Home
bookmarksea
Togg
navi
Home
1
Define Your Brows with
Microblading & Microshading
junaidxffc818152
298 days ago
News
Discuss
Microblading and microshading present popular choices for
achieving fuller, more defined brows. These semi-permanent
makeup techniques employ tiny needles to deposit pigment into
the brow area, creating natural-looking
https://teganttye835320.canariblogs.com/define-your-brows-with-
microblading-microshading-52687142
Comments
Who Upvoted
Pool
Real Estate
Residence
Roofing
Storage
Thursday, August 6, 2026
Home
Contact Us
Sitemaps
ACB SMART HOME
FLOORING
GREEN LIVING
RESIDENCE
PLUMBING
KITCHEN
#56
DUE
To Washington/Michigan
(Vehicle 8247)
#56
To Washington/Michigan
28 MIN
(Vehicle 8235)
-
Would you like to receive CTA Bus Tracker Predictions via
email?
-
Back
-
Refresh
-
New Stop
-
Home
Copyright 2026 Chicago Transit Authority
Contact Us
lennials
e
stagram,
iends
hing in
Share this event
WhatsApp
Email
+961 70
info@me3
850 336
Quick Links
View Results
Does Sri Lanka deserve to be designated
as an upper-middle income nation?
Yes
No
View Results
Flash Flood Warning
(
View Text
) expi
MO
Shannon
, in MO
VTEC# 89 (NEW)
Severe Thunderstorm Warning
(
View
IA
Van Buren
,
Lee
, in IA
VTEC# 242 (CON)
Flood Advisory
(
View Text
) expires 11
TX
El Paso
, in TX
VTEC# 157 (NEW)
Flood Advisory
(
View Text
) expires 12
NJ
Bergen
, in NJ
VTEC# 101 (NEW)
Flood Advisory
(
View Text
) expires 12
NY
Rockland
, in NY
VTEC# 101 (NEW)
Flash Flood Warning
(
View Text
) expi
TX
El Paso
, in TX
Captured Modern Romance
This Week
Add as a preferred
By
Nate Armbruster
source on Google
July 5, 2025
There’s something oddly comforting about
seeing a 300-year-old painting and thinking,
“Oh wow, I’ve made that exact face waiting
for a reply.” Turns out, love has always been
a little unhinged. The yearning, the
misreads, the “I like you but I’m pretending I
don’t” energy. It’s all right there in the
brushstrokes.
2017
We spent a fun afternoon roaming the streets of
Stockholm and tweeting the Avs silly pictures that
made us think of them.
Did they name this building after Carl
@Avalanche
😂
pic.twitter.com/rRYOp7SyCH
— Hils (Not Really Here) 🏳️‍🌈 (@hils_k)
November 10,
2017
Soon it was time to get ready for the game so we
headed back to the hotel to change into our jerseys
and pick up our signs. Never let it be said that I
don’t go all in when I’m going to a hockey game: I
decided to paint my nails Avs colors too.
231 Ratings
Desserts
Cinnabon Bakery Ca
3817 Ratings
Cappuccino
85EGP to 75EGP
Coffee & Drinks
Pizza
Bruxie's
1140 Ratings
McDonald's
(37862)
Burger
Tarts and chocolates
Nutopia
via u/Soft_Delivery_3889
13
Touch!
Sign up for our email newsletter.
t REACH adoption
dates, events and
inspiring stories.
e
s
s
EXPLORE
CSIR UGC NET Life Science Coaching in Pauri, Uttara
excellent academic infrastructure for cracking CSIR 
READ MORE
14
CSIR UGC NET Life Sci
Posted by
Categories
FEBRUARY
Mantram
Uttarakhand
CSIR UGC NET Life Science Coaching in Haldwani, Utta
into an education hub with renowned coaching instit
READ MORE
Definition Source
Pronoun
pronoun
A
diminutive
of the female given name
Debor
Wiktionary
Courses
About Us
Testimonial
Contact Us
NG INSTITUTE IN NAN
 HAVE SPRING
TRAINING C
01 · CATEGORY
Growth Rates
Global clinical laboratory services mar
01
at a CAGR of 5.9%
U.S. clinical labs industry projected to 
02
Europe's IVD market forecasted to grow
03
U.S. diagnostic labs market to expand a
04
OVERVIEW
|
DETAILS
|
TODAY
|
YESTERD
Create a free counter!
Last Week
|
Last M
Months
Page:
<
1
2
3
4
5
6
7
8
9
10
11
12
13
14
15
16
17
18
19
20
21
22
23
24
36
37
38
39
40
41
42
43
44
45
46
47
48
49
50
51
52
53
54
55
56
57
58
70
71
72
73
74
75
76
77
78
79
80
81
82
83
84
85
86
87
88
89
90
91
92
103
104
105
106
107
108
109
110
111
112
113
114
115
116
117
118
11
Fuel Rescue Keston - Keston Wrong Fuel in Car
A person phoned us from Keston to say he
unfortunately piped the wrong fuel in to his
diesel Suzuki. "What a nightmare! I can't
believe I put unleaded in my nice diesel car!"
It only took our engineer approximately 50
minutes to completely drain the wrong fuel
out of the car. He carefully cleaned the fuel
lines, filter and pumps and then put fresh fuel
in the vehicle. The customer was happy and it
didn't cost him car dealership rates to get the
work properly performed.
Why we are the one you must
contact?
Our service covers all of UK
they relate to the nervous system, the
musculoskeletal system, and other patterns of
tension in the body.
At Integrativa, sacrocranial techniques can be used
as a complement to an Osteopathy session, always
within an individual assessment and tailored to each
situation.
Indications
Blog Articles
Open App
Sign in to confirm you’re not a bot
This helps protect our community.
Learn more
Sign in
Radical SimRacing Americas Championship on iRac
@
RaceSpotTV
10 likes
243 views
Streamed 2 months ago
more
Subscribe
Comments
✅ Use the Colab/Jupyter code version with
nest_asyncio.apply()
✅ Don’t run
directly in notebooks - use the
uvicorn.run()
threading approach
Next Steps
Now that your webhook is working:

* **DESCRIPTION OF THE TASK**: Copy the text of every record above line for line, keeping each word, number, symbol and line break unchanged.

* **EXERCISE OUTPUT**:
Home
bookmarksea
Togg
navi
Home
1
Define Your Brows with
Microblading & Microshading
junaidxffc818152
298 days ago
News
Discuss
Microblading and microshading present popular choices for
achieving fuller, more defined brows. These semi-permanent
makeup techniques employ tiny needles to deposit pigment into
the brow area, creating natural-looking
https://teganttye835320.canariblogs.com/define-your-brows-with-
microblading-microshading-52687142
Comments
Who Upvoted
Pool
Real Estate
Residence
Roofing
Storage
Thursday, August 6, 2026
Home
Contact Us
Sitemaps
ACB SMART HOME
FLOORING
GREEN LIVING
RESIDENCE
PLUMBING
KITCHEN
#56
DUE
To Washington/Michigan
(Vehicle 8247)
#56
To Washington/Michigan
28 MIN
(Vehicle 8235)
-
Would you like to receive CTA Bus Tracker Predictions via
email?
-
Back
-
Refresh
-
New Stop
-
Home
Copyright 2026 Chicago Transit Authority
Contact Us
lennials
e
stagram,
iends
hing in
Share this event
WhatsApp
Email
+961 70
info@me3
850 336
Quick Links
View Results
Does Sri Lanka deserve to be designated
as an upper-middle income nation?
Yes
No
View Results
Flash Flood Warning
(
View Text
) expi
MO
Shannon
, in MO
VTEC# 89 (NEW)
Severe Thunderstorm Warning
(
View
IA
Van Buren
,
Lee
, in IA
VTEC# 242 (CON)
Flood Advisory
(
View Text
) expires 11
TX
El Paso
, in TX
VTEC# 157 (NEW)
Flood Advisory
(
View Text
) expires 12
NJ
Bergen
, in NJ
VTEC# 101 (NEW)
Flood Advisory
(
View Text
) expires 12
NY
Rockland
, in NY
VTEC# 101 (NEW)
Flash Flood Warning
(
View Text
) expi
TX
El Paso
, in TX
Captured Modern Romance
This Week
Add as a preferred
By
Nate Armbruster
source on Google
July 5, 2025
There’s something oddly comforting about
seeing a 300-year-old painting and thinking,
“Oh wow, I’ve made that exact face waiting
for a reply.” Turns out, love has always been
a little unhinged. The yearning, the
misreads, the “I like you but I’m pretending I
don’t” energy. It’s all right there in the
brushstrokes.
2017
We spent a fun afternoon roaming the streets of
Stockholm and tweeting the Avs silly pictures that
made us think of them.
Did they name this building after Carl
@Avalanche
😂
pic.twitter.com/rRYOp7SyCH
— Hils (Not Really Here) 🏳️‍🌈 (@hils_k)
November 10,
2017
Soon it was time to get ready for the game so we
headed back to the hotel to change into our jerseys
and pick up our signs. Never let it be said that I
don’t go all in when I’m going to a hockey game: I
decided to paint my nails Avs colors too.
231 Ratings
Desserts
Cinnabon Bakery Ca
3817 Ratings
Cappuccino
85EGP to 75EGP
Coffee & Drinks
Pizza
Bruxie's
1140 Ratings
McDonald's
(37862)
Burger
Tarts and chocolates
Nutopia
via u/Soft_Delivery_3889
13
Touch!
Sign up for our email newsletter.
t REACH adoption
dates, events and
inspiring stories.
e
s
s
EXPLORE
CSIR UGC NET Life Science Coaching in Pauri, Uttara
excellent academic infrastructure for cracking CSIR 
READ MORE
14
CSIR UGC NET Life Sci
Posted by
Categories
FEBRUARY
Mantram
Uttarakhand
CSIR UGC NET Life Science Coaching in Haldwani, Utta
into an education hub with renowned coaching instit
READ MORE
Definition Source
Pronoun
pronoun
A
diminutive
of the female given name
Debor
Wiktionary
Courses
About Us
Testimonial
Contact Us
NG INSTITUTE IN NAN
 HAVE SPRING
TRAINING C
01 · CATEGORY
Growth Rates
Global clinical laboratory services mar
01
at a CAGR of 5.9%
U.S. clinical labs industry projected to 
02
Europe's IVD market forecasted to grow
03
U.S. diagnostic labs market to expand a
04
OVERVIEW
|
DETAILS
|
TODAY
|
YESTERD
Create a free counter!
Last Week
|
Last M
Months
Page:
<
1
2
3
4
5
6
7
8
9
10
11
12
13
14
15
16
17
18
19
20
21
22
23
24
36
37
38
39
40
41
42
43
44
45
46
47
48
49
50
51
52
53
54
55
56
57
58
70
71
72
73
74
75
76
77
78
79
80
81
82
83
84
85
86
87
88
89
90
91
92
103
104
105
106
107
108
109
110
111
112
113
114
115
116
117
118
11
Fuel Rescue Keston - Keston Wrong Fuel in Car
A person phoned us from Keston to say he
unfortunately piped the wrong fuel in to his
diesel Suzuki. "What a nightmare! I can't
believe I put unleaded in my nice diesel car!"
It only took our engineer approximately 50
minutes to completely drain the wrong fuel
out of the car. He carefully cleaned the fuel
lines, filter and pumps and then put fresh fuel
in the vehicle. The customer was happy and it
didn't cost him car dealership rates to get the
work properly performed.
Why we are the one you must
contact?
Our service covers all of UK
they relate to the nervous system, the
musculoskeletal system, and other patterns of
tension in the body.
At Integrativa, sacrocranial techniques can be used
as a complement to an Osteopathy session, always
within an individual assessment and tailored to each
situation.
Indications
Blog Articles
Open App
Sign in to confirm you’re not a bot
This helps protect our community.
Learn more
Sign in
Radical SimRacing Americas Championship on iRac
@
RaceSpotTV
10 likes
243 views
Streamed 2 months ago
more
Subscribe
Comments
✅ Use the Colab/Jupyter code version with
nest_asyncio.apply()
✅ Don’t run
directly in notebooks - use the
uvicorn.run()
threading approach
Next Steps
Now that your webhook is working:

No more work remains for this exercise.